=== The task ===
Go through the lines below and copy any that hold the string "recipes".
** Opening Entries provided block **
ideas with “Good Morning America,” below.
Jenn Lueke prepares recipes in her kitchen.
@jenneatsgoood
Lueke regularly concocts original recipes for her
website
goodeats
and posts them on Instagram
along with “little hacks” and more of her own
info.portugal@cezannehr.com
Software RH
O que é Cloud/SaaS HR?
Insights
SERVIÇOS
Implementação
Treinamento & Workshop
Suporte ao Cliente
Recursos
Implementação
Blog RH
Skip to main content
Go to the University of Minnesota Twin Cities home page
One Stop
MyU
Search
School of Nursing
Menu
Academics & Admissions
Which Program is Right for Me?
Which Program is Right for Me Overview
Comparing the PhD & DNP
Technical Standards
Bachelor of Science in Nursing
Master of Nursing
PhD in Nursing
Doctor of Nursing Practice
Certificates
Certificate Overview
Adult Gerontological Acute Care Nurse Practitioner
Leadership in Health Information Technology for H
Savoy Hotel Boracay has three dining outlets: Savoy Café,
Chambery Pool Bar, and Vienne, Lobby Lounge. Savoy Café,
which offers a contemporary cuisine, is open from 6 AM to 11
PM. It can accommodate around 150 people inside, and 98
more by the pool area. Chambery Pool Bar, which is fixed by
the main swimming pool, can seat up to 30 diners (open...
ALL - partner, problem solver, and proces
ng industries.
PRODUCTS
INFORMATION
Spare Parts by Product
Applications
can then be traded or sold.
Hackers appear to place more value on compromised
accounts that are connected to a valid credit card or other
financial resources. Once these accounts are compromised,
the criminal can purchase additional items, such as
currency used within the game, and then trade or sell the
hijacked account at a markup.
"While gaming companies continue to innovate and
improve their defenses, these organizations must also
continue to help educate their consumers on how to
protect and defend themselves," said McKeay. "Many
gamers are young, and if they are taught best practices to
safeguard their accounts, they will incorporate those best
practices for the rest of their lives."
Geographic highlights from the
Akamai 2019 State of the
** Closing Entries provided block **
=== Exercise response ===
Jenn Lueke prepares recipes in her kitchen.
Lueke regularly concocts original recipes for her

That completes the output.